After studies from December 1897 through February 1899, the Nicaragua Canal [first Walker] Commission submitted its report in March 1899. The commission estimated the cost of construction at $118,113,790 not including interest and administration. The Senate Committee on Interoceanic Canals was established on 15 December 1899, succeeding the Senate Select Committee on the Construction of the Nicaragua Canal, 1895-99. As its name implies, the initial focus of this committee was on legislation to authorize the construction of an isthmian canal to connect the Atlantic and Pacific Oceans, not neccessarily through Nicaragua.

Taking advantage of divisions within the Conservative ranks, Jose Santos Zelaya led a Liberal revolt that brought him to power in 1893. Zelaya ended a longstanding dispute with Britain over the Atlantic Coast in 1894, and reincorporated that region into Nicaragua.

The Hay-Pauncefote Treaty of 1901 abrogated the earlier Clayton-Bulwer Treaty between the US and UK, and licensed the United States to build and manage its own canal. Following heated debate over the location of the proposed canal, on June 19, 1902, the U.S. Senate voted in favor of building the canal through Panama. Investors in the Panama Canal had convinced the United States Congress of the danger posed to passengers going such a short distance from an active volcano -- at that this time both the Concepcion and Momotombo Volcanoes had experienced eruptions.

Unable to persuade the United States to build in Nicaragua, starting in 1904 Nicaragua's President Zelaya sought support from France, Germany and Japan to build a canal in Nicaraguae to compete with the the US-built canal through Panama.

By 1909, differences had developed over the trans-isthmian canal and concessions to Americans in Nicaragua; there also was concern about what was perceived as Nicaragua's destabilizing influence in the region. In 1909 the United States provided political support to Conservative-led forces rebelling against President Zelaya and intervened militarily to protect American lives and property. With the exception of a 9-month period in 1925-26, the United States maintained troops in Nicaragua from 1912 until 1933.

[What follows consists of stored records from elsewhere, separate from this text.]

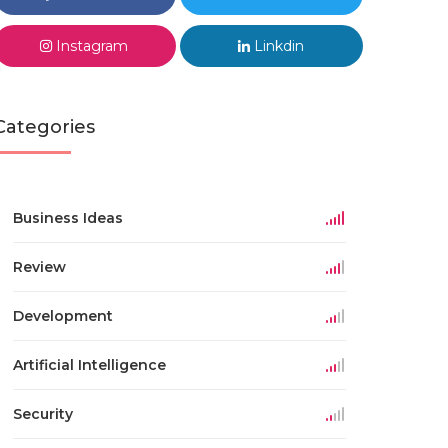
Instagram
Linkdin
Categories
Business Ideas
Review
Development
Artificial Intelligence
Security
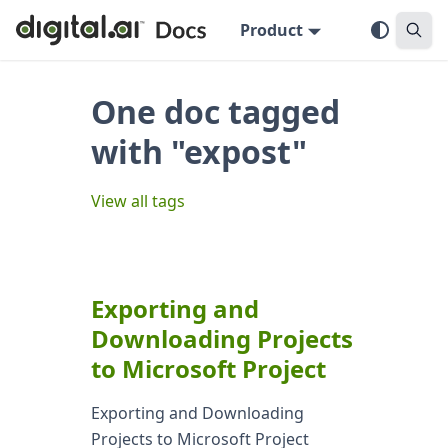
Product
One doc tagged
with "expost"
View all tags
Exporting and
Downloading Projects
to Microsoft Project
Exporting and Downloading
Projects to Microsoft Project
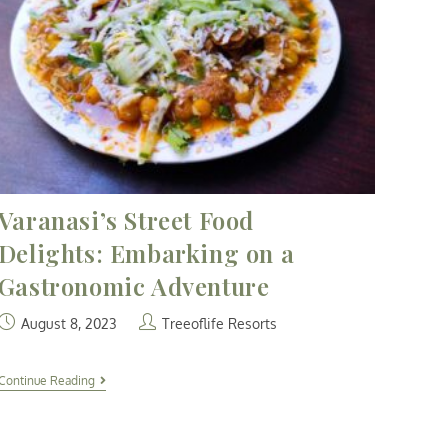
Varanasi’s Street Food
Delights: Embarking on a
Gastronomic Adventure
August 8, 2023
Treeoflife Resorts
Continue Reading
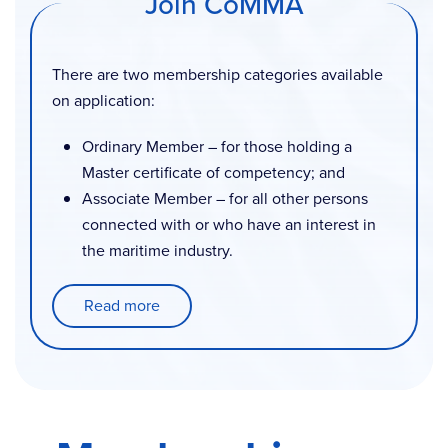
Join CoMMA
There are two membership categories available
on application:
Ordinary Member – for those holding a
Master certificate of competency; and
Associate Member – for all other persons
connected with or who have an interest in
the maritime industry.
Read more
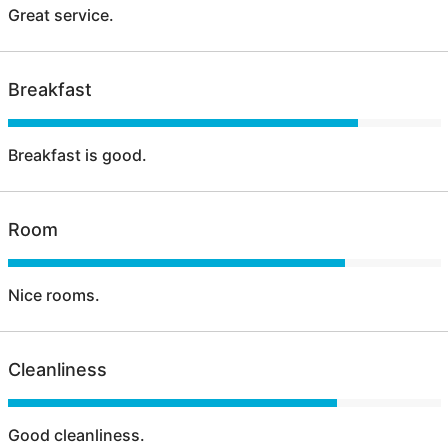
Great service.
Breakfast
Breakfast is good.
Room
Nice rooms.
Cleanliness
Good cleanliness.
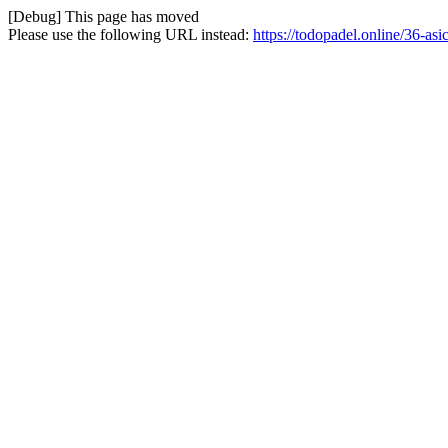
[Debug] This page has moved
Please use the following URL instead:
https://todopadel.online/36-asi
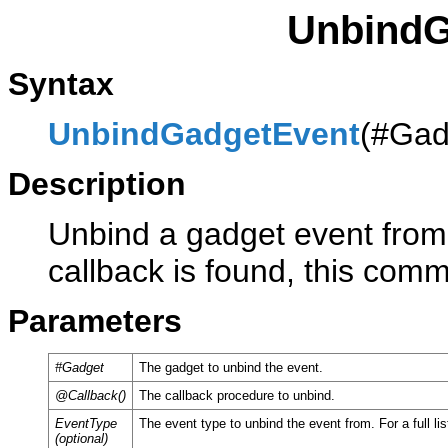
UnbindG
Syntax
UnbindGadgetEvent
(#Gad
Description
Unbind a gadget event from 
callback is found, this com
Parameters
#Gadget
The gadget to unbind the event.
@Callback()
The callback procedure to unbind.
EventType
The event type to unbind the event from. For a full li
(optional)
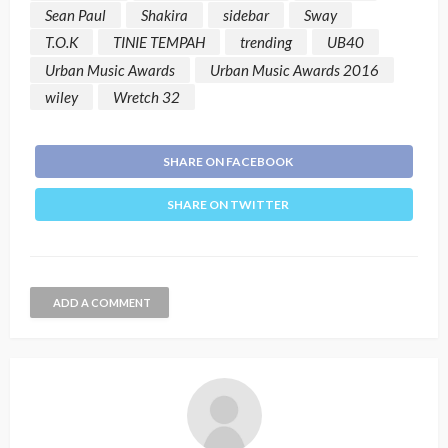
Sean Paul
Shakira
sidebar
Sway
T.O.K
TINIE TEMPAH
trending
UB40
Urban Music Awards
Urban Music Awards 2016
wiley
Wretch 32
SHARE ON FACEBOOK
SHARE ON TWITTER
ADD A COMMENT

Nicaragua and the United States signed but never ratified the Castill-Knox Treaty in 1914, giving the United States the right to intervene in Nicaragua to protect United States interest. Emiliano Chamorro signed the treaty with Williams Jenning Bryan on 5 August 1914 in which the United States agreed to give an exclusive concession for building an interoceanic canal across the San Juan River for a period of 99 years. By signing this treaty Nicaragua received the sum of three million dollars. Because the United States had already built the Panama Canal, however, the terms of the Chamorro-Bryan Treaty served the primary purpose of securing United States interests against potential foreign countries -- mainly Germany or Japan -- building another canal in Central America. The treaty also transformed Nicaragua into a near United States protectorate. The modified version of Castill-Knox Treaty, the Chamorro-Bryan Treaty, omitting the intervention clause, was finally ratified by the United States Senate in 1916.

The convention with the United States terminating the Convention respecting a Nicaragua canal route (Chamarro-Bryan Treaty) of 5 August 1914 was signed in Managua on 14 July 1970. It was approved by resolution 3 of 27 July 1970 and resolution 282 of 10 August 1970, and ratified by decree 2 of 17 February 1971.